Exercise materials:
= Beginning of Section =
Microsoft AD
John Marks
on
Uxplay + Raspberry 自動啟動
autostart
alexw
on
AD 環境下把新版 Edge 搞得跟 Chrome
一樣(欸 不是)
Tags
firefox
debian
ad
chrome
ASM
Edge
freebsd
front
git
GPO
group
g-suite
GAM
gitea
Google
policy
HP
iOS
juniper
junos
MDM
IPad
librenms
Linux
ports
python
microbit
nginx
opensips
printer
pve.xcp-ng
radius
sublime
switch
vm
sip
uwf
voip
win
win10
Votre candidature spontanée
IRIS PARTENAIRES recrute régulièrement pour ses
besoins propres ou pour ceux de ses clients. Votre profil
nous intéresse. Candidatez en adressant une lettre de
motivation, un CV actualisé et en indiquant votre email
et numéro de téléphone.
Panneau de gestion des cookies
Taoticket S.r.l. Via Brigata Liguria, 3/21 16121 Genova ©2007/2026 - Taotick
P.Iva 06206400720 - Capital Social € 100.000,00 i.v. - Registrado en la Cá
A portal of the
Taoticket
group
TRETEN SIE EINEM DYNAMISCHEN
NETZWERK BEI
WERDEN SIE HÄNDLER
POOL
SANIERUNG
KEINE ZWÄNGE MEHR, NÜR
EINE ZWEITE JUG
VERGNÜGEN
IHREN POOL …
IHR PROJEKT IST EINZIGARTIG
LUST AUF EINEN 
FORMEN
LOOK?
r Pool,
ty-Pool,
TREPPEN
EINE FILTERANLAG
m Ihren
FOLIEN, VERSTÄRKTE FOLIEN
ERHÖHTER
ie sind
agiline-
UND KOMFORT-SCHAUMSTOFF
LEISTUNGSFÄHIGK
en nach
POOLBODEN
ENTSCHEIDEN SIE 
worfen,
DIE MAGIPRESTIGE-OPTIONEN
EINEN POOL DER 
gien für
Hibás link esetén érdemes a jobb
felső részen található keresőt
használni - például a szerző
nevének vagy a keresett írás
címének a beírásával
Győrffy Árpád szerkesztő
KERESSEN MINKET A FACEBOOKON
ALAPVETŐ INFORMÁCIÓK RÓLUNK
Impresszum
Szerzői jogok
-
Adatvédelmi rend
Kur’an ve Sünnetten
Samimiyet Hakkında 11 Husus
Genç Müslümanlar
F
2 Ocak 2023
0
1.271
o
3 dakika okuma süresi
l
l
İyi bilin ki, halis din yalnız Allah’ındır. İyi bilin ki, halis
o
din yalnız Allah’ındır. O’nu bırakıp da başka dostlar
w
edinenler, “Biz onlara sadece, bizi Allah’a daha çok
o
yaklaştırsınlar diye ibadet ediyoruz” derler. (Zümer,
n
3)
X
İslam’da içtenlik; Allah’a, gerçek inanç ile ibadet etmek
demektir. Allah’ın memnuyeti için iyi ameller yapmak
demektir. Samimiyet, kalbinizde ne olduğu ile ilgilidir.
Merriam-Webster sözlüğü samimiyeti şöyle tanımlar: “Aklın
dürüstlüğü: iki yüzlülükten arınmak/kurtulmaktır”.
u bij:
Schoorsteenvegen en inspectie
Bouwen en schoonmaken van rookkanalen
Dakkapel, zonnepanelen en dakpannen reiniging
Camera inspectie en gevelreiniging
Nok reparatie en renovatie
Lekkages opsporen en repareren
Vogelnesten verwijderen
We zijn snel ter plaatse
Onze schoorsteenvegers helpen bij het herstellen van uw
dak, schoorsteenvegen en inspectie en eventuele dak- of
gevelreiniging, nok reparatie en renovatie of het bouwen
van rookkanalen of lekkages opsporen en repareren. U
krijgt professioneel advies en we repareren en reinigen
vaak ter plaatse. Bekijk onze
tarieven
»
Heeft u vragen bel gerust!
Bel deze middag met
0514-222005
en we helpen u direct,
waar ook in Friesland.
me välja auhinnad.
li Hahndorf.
= End of Section =
= Beginning of Section =
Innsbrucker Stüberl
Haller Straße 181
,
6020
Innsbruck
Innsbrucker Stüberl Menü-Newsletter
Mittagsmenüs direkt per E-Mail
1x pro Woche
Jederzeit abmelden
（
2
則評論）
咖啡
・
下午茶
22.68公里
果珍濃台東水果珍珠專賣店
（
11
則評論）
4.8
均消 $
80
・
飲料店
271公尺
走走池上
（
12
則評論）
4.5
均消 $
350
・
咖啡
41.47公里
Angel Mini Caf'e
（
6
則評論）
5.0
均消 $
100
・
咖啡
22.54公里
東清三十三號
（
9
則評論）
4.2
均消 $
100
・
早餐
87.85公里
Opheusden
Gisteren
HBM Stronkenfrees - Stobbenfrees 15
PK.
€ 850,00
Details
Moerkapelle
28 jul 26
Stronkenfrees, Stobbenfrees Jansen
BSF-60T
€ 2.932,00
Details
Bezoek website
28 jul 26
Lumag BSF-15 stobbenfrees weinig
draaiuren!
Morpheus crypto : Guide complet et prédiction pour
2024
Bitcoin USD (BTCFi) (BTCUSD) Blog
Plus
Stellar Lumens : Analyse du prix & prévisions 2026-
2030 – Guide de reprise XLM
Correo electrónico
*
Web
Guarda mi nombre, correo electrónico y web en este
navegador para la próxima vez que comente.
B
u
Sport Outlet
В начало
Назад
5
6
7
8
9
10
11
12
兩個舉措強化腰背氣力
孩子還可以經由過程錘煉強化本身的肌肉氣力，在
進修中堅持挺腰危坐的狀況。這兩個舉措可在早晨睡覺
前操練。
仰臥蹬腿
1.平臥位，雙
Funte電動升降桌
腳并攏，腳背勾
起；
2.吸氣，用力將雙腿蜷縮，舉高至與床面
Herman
= End of Section =
Reproduce the rows from the line containing "Microsoft AD" through the line containing "P.Iva 06206400720 - Capital", inclusive, with no changes.

Solution to this exercise:
Microsoft AD
John Marks
on
Uxplay + Raspberry 自動啟動
autostart
alexw
on
AD 環境下把新版 Edge 搞得跟 Chrome
一樣(欸 不是)
Tags
firefox
debian
ad
chrome
ASM
Edge
freebsd
front
git
GPO
group
g-suite
GAM
gitea
Google
policy
HP
iOS
juniper
junos
MDM
IPad
librenms
Linux
ports
python
microbit
nginx
opensips
printer
pve.xcp-ng
radius
sublime
switch
vm
sip
uwf
voip
win
win10
Votre candidature spontanée
IRIS PARTENAIRES recrute régulièrement pour ses
besoins propres ou pour ceux de ses clients. Votre profil
nous intéresse. Candidatez en adressant une lettre de
motivation, un CV actualisé et en indiquant votre email
et numéro de téléphone.
Panneau de gestion des cookies
Taoticket S.r.l. Via Brigata Liguria, 3/21 16121 Genova ©2007/2026 - Taotick
P.Iva 06206400720 - Capital Social € 100.000,00 i.v. - Registrado en la Cá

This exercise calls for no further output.